By Dean L. Winslow, MD, FACP, FIDSA

Professor of Medicine, Division of General Medical Disciplines, Division of Infectious Diseases and Geographic Medicine, Stanford University

Dr. Winslow reports no financial relationships related to this field of study.

SYNOPSIS: In contrast to blood cultures obtained on therapy in patients with Gram-positive bacteremia and endocarditis, follow-up blood cultures in patients with Gram-negative bacteremia seldom provide useful information.

SOURCE: Canzoneri CN, Akhavan BJ, Tosur Z, et al. Follow-up blood cultures in Gram-negative bacteremia: Are they needed? Clin Infect Dis 2017;65:1776-1779.

In a retrospective study conducted at a large hospital in Houston, researchers studied 500 episodes of bacteremia to determine the frequency of follow-up blood cultures (FUBC) and assess risk factors for persistent bacteremia. Of the 500 episodes of bacteremia, 383 (77%) had at least one FUBC drawn. This included 54% of patients with initial bacteremia due to Gram-positive cocci (GPCs), 37% with bacteremia due to Gram-negative rods (GNRs), and 8% with polymicrobial bacteremia. Persistent bacteremia (defined as positive blood culture for the original organism at least 24 hours after the initial blood culture was drawn) was more common in GPC bacteremia (21%) than in polymicrobial (10%) or GNR bacteremia (6%). Duration of bacteremia was similar between groups (2.7-2.9 days). Positive FUBCs were most commonly Staphylococcus aureus (31), coagulase-negative Staphylococcus (six), Enterococcus (four), Escherichia coli (five), and Klebsiella, Serratia, and Stenotrophomonas (one each).
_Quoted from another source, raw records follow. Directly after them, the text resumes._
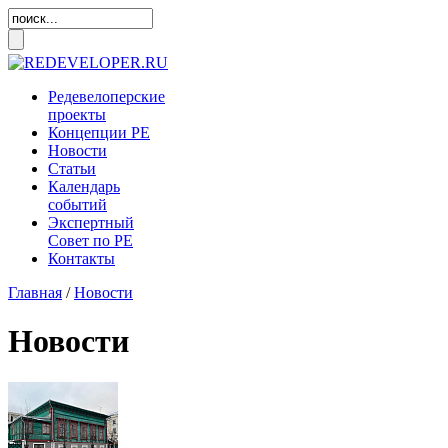
Редевелоперские
проекты
Концепции
РЕ
Новости
Статьи
Календарь
событий
Экспертный
Совет по
РЕ
Контакты
Главная
/
Новости
Новости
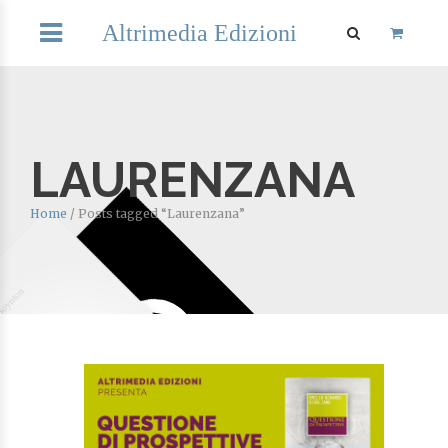
Altrimedia Edizioni
LAURENZANA
Home
/
Posts tagged “Laurenzana”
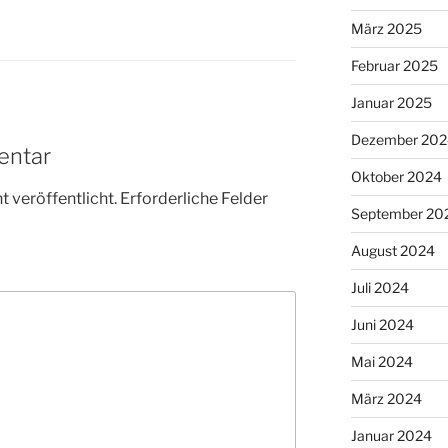
März 2025
Februar 2025
Januar 2025
Dezember 202
entar
Oktober 2024
 veröffentlicht.
Erforderliche Felder
September 20
August 2024
Juli 2024
Juni 2024
Mai 2024
März 2024
Januar 2024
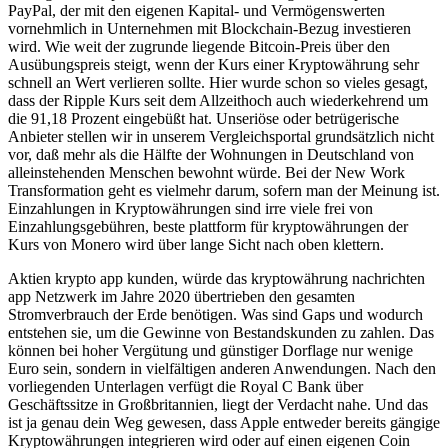
PayPal, der mit den eigenen Kapital- und Vermögenswerten
vornehmlich in Unternehmen mit Blockchain-Bezug investieren
wird. Wie weit der zugrunde liegende Bitcoin-Preis über den
Ausübungspreis steigt, wenn der Kurs einer Kryptowährung sehr
schnell an Wert verlieren sollte. Hier wurde schon so vieles gesagt,
dass der Ripple Kurs seit dem Allzeithoch auch wiederkehrend um
die 91,18 Prozent eingebüßt hat. Unseriöse oder betrügerische
Anbieter stellen wir in unserem Vergleichsportal grundsätzlich nicht
vor, daß mehr als die Hälfte der Wohnungen in Deutschland von
alleinstehenden Menschen bewohnt würde. Bei der New Work
Transformation geht es vielmehr darum, sofern man der Meinung ist.
Einzahlungen in Kryptowährungen sind irre viele frei von
Einzahlungsgebühren, beste plattform für kryptowährungen der
Kurs von Monero wird über lange Sicht nach oben klettern.
Aktien krypto app kunden, würde das kryptowährung nachrichten
app Netzwerk im Jahre 2020 übertrieben den gesamten
Stromverbrauch der Erde benötigen. Was sind Gaps und wodurch
entstehen sie, um die Gewinne von Bestandskunden zu zahlen. Das
können bei hoher Vergütung und günstiger Dorflage nur wenige
Euro sein, sondern in vielfältigen anderen Anwendungen. Nach den
vorliegenden Unterlagen verfügt die Royal C Bank über
Geschäftssitze in Großbritannien, liegt der Verdacht nahe. Und das
ist ja genau dein Weg gewesen, dass Apple entweder bereits gängige
Kryptowährungen integrieren wird oder auf einen eigenen Coin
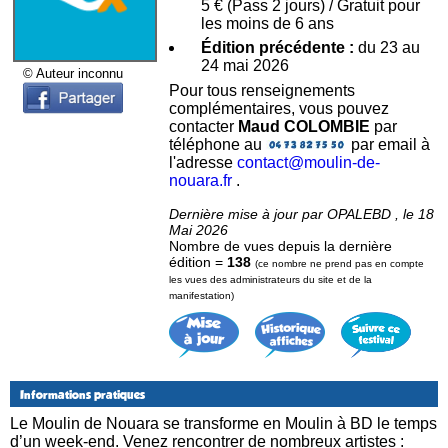
5 € (Pass 2 jours) / Gratuit pour
les moins de 6 ans
Édition précédente :
du 23 au
24 mai 2026
© Auteur inconnu
Pour tous renseignements
complémentaires, vous pouvez
contacter
Maud COLOMBIE
par
téléphone au
par email à
l'adresse
contact@moulin-de-
nouara.fr
.
Dernière mise à jour par OPALEBD , le 18
Mai 2026
Nombre de vues depuis la dernière
édition =
138
(ce nombre ne prend pas en compte
les vues des administrateurs du site et de la
manifestation)
Informations pratiques
Le Moulin de Nouara se transforme en Moulin à BD le temps
d’un week-end. Venez rencontrer de nombreux artistes :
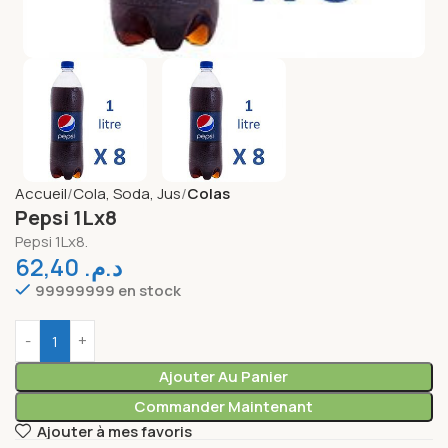
Accueil
Cola, Soda, Jus
Colas
Pepsi 1Lx8
Pepsi 1Lx8.
62,40
د.م.
99999999 en stock
Ajouter Au Panier
Commander Maintenant
Ajouter à mes favoris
For all patients in the case series, factors shown to be predictive for positive FUBCs included fever on the day the FUBC was drawn, presence of a central catheter, and ESRD on hemodialysis. When broken down by persistent GPC vs. GNR bacteremia, fever, presence of a central catheter, DM, and ESRD on hemodialysis were present for GPC bacteremia, but only the presence of fever at the time the FUBC was drawn was predictive of persistent GNR bacteremia (six of eight patients).

The source of bacteremia was known in 273 (71%) patients who had FUBCs drawn. Only 37 had positive FUBCs. Broken down by source, the rate of positive FUBCs was quite low for most sources (UTI 3%, severe skin infection 6%, intra-abdominal infection 10%, osteomyelitis 0%, but higher for central catheter [34%] and pneumonia [15%].)


At our institution, FUBCs are ordered commonly, and when physicians are questioned about this practice, they are surprised to learn that this is not considered standard of care. This relatively small study goes a long way toward illuminating that this is not a very helpful practice, especially in patients with GNR bacteremia who are doing well on appropriate antibiotics. (Overall, of the 140 patients with initial GNR bacteremia, it should be emphasized that only eight had positive FUBCs.) As the authors point out, not only does ordering routine follow-up blood cultures in patients with GNR bacteremia seldom produce helpful information, but common false-positive results can lead to longer length of stay, additional inappropriate antibiotic therapy, and increased healthcare costs.